Pertama-tama, mari kita tinjau narasi di balik baliho ini. Ungkapan “terima kasih” biasanya datang dari bawah, dari rakyat yang merasa puas dengan kepemimpinan seorang tokoh. Namun, baliho-baliho ini tampaknya tidak menggambarkan kenyataan di lapangan. Kinerja Jokowi, yang dalam banyak hal dinilai amburadul, bertolak belakang dengan pesan yang ingin disampaikan baliho tersebut. Alih-alih dipandang sebagai pemimpin yang berhasil, Jokowi justru terus dikritik atas kegagalan dalam menangani berbagai sektor, mulai dari ekonomi hingga lingkungan, bahkan hingga persoalan hukum dan HAM.
Kinerja Amburadul dan Propaganda Terkemas Rapi
Selama dua periode kepemimpinannya, Jokowi sering dianggap sebagai pemimpin yang lebih memprioritaskan pencitraan daripada hasil nyata. Proyek-proyek besar seperti Ibu Kota Negara (IKN) dan infrastruktur masif dijadikan sorotan utama, sementara isu fundamental seperti pendidikan, kesejahteraan sosial, dan ketimpangan ekonomi terus memburuk. Di saat rakyat tengah bergulat dengan kenaikan harga kebutuhan pokok, pengangguran, dan ketidakpastian ekonomi, baliho “terima kasih” terasa seperti ejekan langsung kepada masyarakat.

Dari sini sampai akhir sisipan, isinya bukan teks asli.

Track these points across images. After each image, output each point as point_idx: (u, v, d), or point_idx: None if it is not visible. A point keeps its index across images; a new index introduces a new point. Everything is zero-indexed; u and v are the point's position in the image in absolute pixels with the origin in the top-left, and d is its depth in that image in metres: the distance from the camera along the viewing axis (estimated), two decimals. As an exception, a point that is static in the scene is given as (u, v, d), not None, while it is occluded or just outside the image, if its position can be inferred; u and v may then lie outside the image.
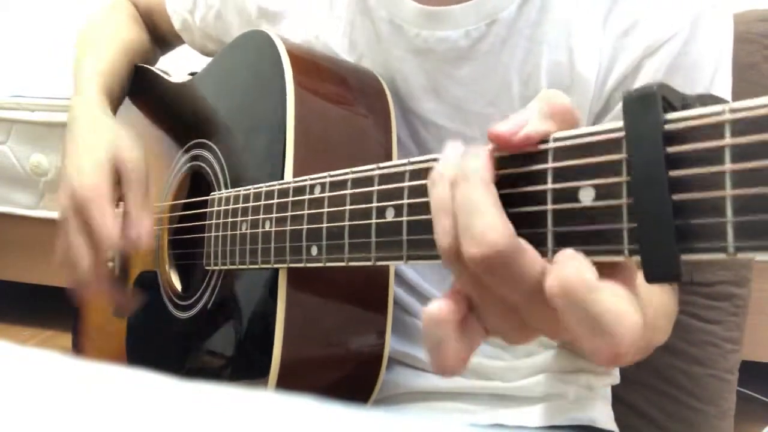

Yang lebih mengkhawatirkan, ini bukan pertama kalinya Jokowi menggunakan strategi “membalikkan kenyataan” dalam komunikasi politiknya. Dia sering kali mempromosikan hal-hal yang seolah-olah sukses besar, padahal kenyataan di lapangan justru berkebalikan. Salah satu contoh konkret adalah klaim keberhasilan dalam mengurangi kemiskinan atau meningkatkan lapangan kerja, padahal data menunjukkan lonjakan angka pengangguran dan ketimpangan ekonomi yang semakin parah. Propaganda semacam ini mirip dengan strategi narsistik, di mana pencitraan lebih diutamakan daripada prestasi nyata.
Gejala Narsistik yang Mengakar
Pemasangan baliho dengan pesan seperti ini juga menunjukkan tanda-tanda narsisme dalam politik Jokowi. Narsisme dalam konteks kepemimpinan merujuk pada kecenderungan untuk memusatkan perhatian pada diri sendiri, bahkan hingga memanipulasi publik untuk percaya bahwa pemimpin tersebut selalu benar atau hebat. Baliho-baliho ini tampaknya lebih merupakan bagian dari mekanisme untuk memoles citra Jokowi yang sedang merosot, daripada representasi dari apresiasi tulus rakyat.
Apa yang terjadi di balik pemasangan baliho-baliho tersebut? Kemungkinan besar, ini adalah upaya terorganisir dari lingkaran politik Jokowi untuk membangun citra positif di tengah kekecewaan publik yang terus meningkat. Penggunaan propaganda seperti ini untuk mengalihkan perhatian dari kegagalan kebijakan bukanlah hal baru dalam dunia politik. Namun, dalam kasus Jokowi, hal ini seolah-olah telah menjadi kebiasaan. Narasi yang disampaikan dalam komunikasi politiknya sering kali berbanding terbalik dengan realitas yang dihadapi rakyat.
Kesimpulan: Propaganda Berbalut Narsisme
Baliho-baliho “Terima Kasih Jokowi” yang kini bertebaran di berbagai wilayah jelas bukan cerminan dari kehendak rakyat, melainkan agenda terselubung dari lingkaran dekatnya. Ini adalah manifestasi dari gaya kepemimpinan narsistik, di mana pencitraan lebih diutamakan daripada kenyataan di lapangan. Selama kinerjanya terus bertolak belakang dengan pesan yang disebarkan, baliho-baliho semacam ini hanya akan menjadi pengingat akan betapa jauhnya Jokowi dari realitas kehidupan rakyat yang dipimpinnya. Sesuatu yang sungguh memprihatinkan di tengah kepemimpinan yang semakin kehilangan arah.